Nuestra generación se bañó con la utopía, aquel término que describió el británico Thomas More en una arcadia con esclavos. Sueños de su época. Mientras la clase lectora, apenas un puñado generalmente de clérigos, leía sorprendida a More, Hernán Cortés y Pizarro provocaban una sarracina al otro lado del Atlántico de magnitudes espectaculares, con sus virus, perros, espadas y catecismo. Y hoy, la brecha sigue siendo similar. Mientras nos acogotamos en una sociedad dirigida por los chatbots de Inteligencia Artificial y llevamos a la peluquería a nuestras mascotas, 15 millones de sudaneses se han desplazado por la guerra y están en situación, vaya eufemismo, de inseguridad alimentaria. Decenas de miles de niños han muerto bajo las bombas marcadas por la estrella de David. Pero esa similitud tiene una ligera pero notable diferencia. Hoy, los dueños de aquella revolución que comenzó con los “puntocom”, se han hecho con el control de la economía, ergo de la política. Elon Musk catapultó a Trump. Y ahora se dirige a Inglaterra, Francia, Alemania… para hacer valer su poder. Algunos politólogos, a medio camino entre la filosofía, la conspiración y la ciencia, han señalado que el capitalismo ha muerto y que hemos entrado en la época del tecnofeudalismo.

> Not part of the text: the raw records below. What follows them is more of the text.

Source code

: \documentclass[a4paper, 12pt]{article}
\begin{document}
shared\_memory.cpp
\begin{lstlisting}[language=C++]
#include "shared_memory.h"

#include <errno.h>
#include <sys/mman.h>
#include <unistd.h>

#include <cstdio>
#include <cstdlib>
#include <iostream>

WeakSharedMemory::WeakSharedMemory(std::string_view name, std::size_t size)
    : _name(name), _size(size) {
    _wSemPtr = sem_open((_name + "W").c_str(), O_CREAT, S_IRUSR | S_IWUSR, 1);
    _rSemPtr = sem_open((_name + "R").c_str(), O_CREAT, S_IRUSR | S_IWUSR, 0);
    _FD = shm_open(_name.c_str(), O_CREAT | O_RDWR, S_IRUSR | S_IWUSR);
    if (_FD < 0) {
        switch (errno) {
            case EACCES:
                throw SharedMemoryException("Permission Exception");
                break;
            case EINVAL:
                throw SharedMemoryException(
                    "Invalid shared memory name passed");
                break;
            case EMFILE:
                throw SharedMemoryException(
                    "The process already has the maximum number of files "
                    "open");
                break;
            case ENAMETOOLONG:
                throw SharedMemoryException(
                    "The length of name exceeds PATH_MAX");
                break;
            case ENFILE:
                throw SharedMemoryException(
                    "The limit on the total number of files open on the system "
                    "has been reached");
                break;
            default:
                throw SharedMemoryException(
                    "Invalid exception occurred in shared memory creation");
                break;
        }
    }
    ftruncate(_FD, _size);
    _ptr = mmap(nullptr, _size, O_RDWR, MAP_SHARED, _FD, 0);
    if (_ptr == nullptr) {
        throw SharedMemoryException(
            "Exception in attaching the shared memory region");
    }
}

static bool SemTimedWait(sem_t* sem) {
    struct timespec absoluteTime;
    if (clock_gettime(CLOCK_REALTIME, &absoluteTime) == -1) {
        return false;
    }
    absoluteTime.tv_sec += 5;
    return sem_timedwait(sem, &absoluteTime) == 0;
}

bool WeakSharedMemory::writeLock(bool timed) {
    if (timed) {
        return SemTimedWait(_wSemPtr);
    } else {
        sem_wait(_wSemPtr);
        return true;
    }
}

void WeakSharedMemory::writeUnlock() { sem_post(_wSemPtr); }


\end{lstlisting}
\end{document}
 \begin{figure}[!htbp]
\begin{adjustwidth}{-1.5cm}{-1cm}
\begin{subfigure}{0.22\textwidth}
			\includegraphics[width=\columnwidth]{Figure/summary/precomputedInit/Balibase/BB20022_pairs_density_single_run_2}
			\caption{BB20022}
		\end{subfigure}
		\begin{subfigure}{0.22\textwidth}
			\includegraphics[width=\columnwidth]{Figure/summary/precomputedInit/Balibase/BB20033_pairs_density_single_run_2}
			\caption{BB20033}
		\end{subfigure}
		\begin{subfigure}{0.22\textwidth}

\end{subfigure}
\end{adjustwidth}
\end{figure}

Porque quienes rigen nuestros destinos son en realidad el citado Musk, Zuckerberg, Huang o Bezos. De la política de la posverdad a la economía de la posverdad.

Esta reflexión ha alimentado la idea de un futuro catastrofista, distópico. Una percepción que conlleva desmovilización, individualismo, el ascenso del nihilismo y el refugio, a veces, en que tiempos pasados fueron mejores. La nostalgia. Un concepto, por cierto, bien diferente a su significado en euskara, Herri mina. Si el futuro está sellado ¿para qué luchar? Oteiza decía al final de su vida (y esta cita es cierta), cuando desamparado dejó su legado al pueblo de Navarra y creó el museo en Azuza, que su desgracia había sido creer en la utopía. Es lo que tienen los juicios coyunturales. En cualquier mundo, escenario, futuro, siempre habrá motivos para luchar porque la estructura social ha sido y es tremendamente injusta. “Camino dos pasos, ella se aleja dos pasos y el horizonte se corre diez pasos más allá. ¿Entonces para qué sirve la utopía? Para eso, sirve para caminar”. Lo escribió Eduardo Galeano. Y esta cita cierta también, es la que pende en la entrada de mi casa, la que defendía Gabriel Aresti, junto al tradicional “Ongi etorri”.